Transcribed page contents
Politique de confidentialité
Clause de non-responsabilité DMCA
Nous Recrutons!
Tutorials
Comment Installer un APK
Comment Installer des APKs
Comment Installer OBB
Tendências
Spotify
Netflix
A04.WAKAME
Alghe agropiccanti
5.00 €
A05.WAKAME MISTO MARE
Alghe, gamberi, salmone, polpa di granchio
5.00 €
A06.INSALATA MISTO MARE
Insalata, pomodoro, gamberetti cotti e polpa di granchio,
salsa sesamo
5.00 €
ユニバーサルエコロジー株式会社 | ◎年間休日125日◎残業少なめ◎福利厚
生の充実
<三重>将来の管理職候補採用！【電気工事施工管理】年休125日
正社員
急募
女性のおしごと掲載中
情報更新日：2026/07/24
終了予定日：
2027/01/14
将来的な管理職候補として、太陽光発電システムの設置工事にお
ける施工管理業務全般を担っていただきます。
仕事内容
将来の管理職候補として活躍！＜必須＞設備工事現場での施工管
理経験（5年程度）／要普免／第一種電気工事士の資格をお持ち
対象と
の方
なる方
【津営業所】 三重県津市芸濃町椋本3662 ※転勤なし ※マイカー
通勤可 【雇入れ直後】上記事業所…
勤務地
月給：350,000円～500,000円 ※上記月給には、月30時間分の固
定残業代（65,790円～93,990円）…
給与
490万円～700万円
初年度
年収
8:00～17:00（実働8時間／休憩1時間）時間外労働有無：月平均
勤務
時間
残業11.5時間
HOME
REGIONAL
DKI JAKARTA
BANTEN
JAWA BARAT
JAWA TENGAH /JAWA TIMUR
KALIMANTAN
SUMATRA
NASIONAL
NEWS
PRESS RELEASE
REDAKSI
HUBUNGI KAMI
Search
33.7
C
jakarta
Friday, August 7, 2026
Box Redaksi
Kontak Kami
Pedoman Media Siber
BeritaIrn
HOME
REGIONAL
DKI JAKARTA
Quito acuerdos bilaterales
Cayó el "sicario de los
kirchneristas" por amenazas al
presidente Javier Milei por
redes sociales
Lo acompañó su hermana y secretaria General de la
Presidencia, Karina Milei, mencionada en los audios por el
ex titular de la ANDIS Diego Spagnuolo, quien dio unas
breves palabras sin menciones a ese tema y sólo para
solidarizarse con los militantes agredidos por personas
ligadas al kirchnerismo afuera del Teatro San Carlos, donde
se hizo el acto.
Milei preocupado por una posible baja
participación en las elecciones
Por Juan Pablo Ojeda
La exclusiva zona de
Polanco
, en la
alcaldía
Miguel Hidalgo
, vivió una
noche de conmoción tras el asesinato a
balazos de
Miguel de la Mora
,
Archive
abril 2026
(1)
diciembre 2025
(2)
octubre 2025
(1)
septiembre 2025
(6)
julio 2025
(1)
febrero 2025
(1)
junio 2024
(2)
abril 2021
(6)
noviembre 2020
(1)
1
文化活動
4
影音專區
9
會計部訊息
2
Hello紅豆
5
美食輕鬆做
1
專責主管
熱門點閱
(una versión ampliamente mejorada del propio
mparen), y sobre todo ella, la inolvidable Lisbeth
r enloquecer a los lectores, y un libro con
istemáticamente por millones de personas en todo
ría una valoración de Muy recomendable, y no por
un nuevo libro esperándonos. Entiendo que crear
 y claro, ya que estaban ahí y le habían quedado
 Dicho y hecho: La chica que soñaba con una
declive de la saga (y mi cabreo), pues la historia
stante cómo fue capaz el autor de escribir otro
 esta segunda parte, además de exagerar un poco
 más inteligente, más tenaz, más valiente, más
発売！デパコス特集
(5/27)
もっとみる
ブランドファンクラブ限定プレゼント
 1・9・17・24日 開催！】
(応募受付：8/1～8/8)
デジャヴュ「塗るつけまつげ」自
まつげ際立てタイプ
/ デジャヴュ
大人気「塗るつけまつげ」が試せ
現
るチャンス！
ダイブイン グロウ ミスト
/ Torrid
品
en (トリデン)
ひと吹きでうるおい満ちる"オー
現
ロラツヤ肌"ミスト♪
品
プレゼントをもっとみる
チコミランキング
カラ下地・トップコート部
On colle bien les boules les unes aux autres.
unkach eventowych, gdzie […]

- [What you need to do] Filter the data above, keeping only lines that include the string "libro".

- [Exercise solution]
r enloquecer a los lectores, y un libro con
un nuevo libro esperándonos. Entiendo que crear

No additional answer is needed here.